§ Selected text:
- - - -

Another problem with this configuration is that duplicate circuits can be created for the same SNA session. When the SNA PU sends a TEST frame, both DLSw+ routers see the frame and forward it in a CANUREACH frame to their respective peers. Both Router B and Router D copy the TEST frame onto the Ethernet LAN at the central site, specifying the source address of the SNA PU. The CIP sees two frames and responds to both of them. Both Router B and Router D see the first response and send an ICANREACH frame back to its respective peer and establish a circuit. (Both ignore the second response.) The next frame from the SNA PU is an XID. It is picked up by both Router A and Router C, sent to both Router B and Router D, and then forwarded to the CIP. The CIP, upon receiving two LLC2 packets with the same sequence number, terminates the LLC2 connection and, hence, the SNA connection is never established.
Using DLSw+ to Connect Ethernet LANs to an SRB-Capable Medium
If one end of the connection supports SRB, the situation is improved, but you can still have problems. In Figure C-4, assume that Router B peers to Router A and Router D peers to Router B. Both sets of DLSw+ peers see the traffic between the client workstation and the CIP. Neither pair of DLSw+ peers is aware of the other, and both pairs set up a circuit to transport the traffic between the client and the CIP. Duplicate packets arrive on the SNA session, resulting in the session being terminated. Also, if the virtual rings in Router B and Router D are not the same, packets dropped on the SRB-capable medium by Router B are picked up by Router D and forwarded back across the DLSw+ network causing a loop. With proper network design and some advanced DLSw+ features, however, you can avoid these problems.

- - - -

[Collected data entries]
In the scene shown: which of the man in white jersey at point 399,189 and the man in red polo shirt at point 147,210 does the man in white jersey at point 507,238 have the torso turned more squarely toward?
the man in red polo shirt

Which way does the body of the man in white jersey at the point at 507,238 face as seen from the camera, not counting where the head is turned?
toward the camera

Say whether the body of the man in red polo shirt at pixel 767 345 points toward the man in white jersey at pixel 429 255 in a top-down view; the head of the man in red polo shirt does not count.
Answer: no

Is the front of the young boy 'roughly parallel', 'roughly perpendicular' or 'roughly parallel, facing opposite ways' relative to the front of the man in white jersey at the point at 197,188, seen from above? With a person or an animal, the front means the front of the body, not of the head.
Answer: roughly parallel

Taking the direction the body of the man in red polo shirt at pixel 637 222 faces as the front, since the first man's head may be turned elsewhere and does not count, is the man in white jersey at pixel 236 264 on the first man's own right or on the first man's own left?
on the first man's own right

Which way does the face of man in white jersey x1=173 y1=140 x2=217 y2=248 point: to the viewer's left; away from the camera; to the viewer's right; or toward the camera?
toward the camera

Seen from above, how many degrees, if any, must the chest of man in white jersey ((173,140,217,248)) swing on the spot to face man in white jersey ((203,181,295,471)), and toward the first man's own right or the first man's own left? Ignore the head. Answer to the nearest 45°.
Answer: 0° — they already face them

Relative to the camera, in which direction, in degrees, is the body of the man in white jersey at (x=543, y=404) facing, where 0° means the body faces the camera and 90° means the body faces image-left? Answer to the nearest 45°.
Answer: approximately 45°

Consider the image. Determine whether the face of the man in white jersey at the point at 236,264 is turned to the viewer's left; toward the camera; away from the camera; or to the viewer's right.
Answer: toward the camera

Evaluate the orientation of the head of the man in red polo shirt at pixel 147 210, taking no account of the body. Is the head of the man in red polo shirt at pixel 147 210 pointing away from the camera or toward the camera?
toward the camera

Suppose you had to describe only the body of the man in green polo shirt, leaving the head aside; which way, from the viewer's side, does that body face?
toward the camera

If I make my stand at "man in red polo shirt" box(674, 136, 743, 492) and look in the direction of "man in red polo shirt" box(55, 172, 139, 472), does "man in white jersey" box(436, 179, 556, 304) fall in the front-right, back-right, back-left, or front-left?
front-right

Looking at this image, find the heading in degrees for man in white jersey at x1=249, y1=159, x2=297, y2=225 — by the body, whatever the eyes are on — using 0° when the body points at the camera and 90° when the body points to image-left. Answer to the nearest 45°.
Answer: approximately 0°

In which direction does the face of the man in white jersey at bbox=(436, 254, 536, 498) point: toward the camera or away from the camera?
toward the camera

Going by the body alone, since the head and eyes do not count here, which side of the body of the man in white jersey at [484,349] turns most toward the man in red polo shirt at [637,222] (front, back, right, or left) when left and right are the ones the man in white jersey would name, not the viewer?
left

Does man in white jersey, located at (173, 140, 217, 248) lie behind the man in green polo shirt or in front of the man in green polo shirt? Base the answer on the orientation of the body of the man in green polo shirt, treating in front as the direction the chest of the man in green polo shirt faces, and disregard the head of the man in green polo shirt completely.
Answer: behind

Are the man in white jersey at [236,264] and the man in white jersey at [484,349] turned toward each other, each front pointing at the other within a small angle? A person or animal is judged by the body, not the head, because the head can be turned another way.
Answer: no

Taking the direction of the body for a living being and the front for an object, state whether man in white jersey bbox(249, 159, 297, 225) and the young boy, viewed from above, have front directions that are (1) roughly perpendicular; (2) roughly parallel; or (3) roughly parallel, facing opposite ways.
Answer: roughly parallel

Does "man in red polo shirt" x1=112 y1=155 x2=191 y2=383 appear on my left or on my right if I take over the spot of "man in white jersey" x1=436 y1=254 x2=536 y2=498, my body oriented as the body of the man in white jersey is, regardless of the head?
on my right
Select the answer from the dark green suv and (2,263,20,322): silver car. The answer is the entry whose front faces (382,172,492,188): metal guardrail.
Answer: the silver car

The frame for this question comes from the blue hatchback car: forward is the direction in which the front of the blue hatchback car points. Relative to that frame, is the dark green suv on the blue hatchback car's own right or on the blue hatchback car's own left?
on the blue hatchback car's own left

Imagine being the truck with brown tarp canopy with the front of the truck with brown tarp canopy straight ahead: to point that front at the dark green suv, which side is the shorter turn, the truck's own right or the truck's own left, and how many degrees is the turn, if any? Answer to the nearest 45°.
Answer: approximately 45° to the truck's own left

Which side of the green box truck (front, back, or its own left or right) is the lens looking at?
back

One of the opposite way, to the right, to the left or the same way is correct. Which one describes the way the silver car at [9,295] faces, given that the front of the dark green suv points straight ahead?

- - - -

§ What you need to do:
a. Copy the portion of the DLSw+ passage starting at "Using DLSw+ to" and ending at "avoid these problems.".
b. Write the next part of the DLSw+ passage, picking up after its final sentence.

§ Exercise responses:
a.
Using DLSw+ to Connect Ethernet LANs to an SRB-Capable Medium
If one end of the connection supports SRB, the situation is improved, but you can still have problems. In Figure C-4, assume that Router B peers to Router A and Router D peers to Router B. Both sets of DLSw+ peers see the traffic between the client workstation and the CIP. Neither pair of DLSw+ peers is aware of the other, and both pairs set up a circuit to transport the traffic between the client and the CIP. Duplicate packets arrive on the SNA session, resulting in the session being terminated. Also, if the virtual rings in Router B and Router D are not the same, packets dropped on the SRB-capable medium by Router B are picked up by Router D and forwarded back across the DLSw+ network causing a loop. With proper network design and some advanced DLSw+ features, however, you can avoid these problems.

b.
Figure C-4 Ethernet-to-SRB Configuration
To prevent these issues, you can use the network design shown in Figure C-5. Either TCP or FST3 encapsulation can be used to transport the SNA traffic across an IP network. Router A and Router C are passive (meaning that they do not initialize their peer connections) and promiscuous (meaning that they establish a peer connection with a remote DLSw+ router that was not predefined). Neither router defines any remote peers. Router B and Router D define remote peers and initialize the DLSw+ peer connections. Both Router B and Router D are configured with the same virtual ring number to prevent loops. In both of the central site routers, Router A is configured as a peer, and Router C is configured as a backup peer to Router A, as shown in Figure C-5. The linger parameter on the backup peer statement is set to 0. With this configuration, as long as Router A is available, all DLSw+ circuits are between Router A and either Router B or Router D.
Figure C-5 Designing SR/TLB for Ethernet Redundancy
To load balance, specify dlsw load-balance. By configuring load balancing in the remote routers (Router A and Router C), they evenly distribute circuits across the central site routers, Router B and Router D. By configuring load balancing in Router B and Router D, they load balance across duplicate RIFs4 or ports. This also allows you to evenly distribute traffic across the pair of CIPs or FEPs, which appear to SRB to simply be two RIFs to the same adapter or MAC address. By load balancing traffic across a pair of central site routers and a pair of CIPs, any single failure disrupts only half of the network. Hence, recovery is faster.
Router A is a single point of failure (that is, sessions are disrupted if you lose Router A). However, if Router A fails, Router C dynamically takes over. If Router A then becomes operational, it is imperative that Router C be disconnected immediately (hence, linger = 0) to prevent looping. Unfortunately, this means SNA sessions are disrupted again when the fallback occurs. All recovery is dynamic, requiring no intervention.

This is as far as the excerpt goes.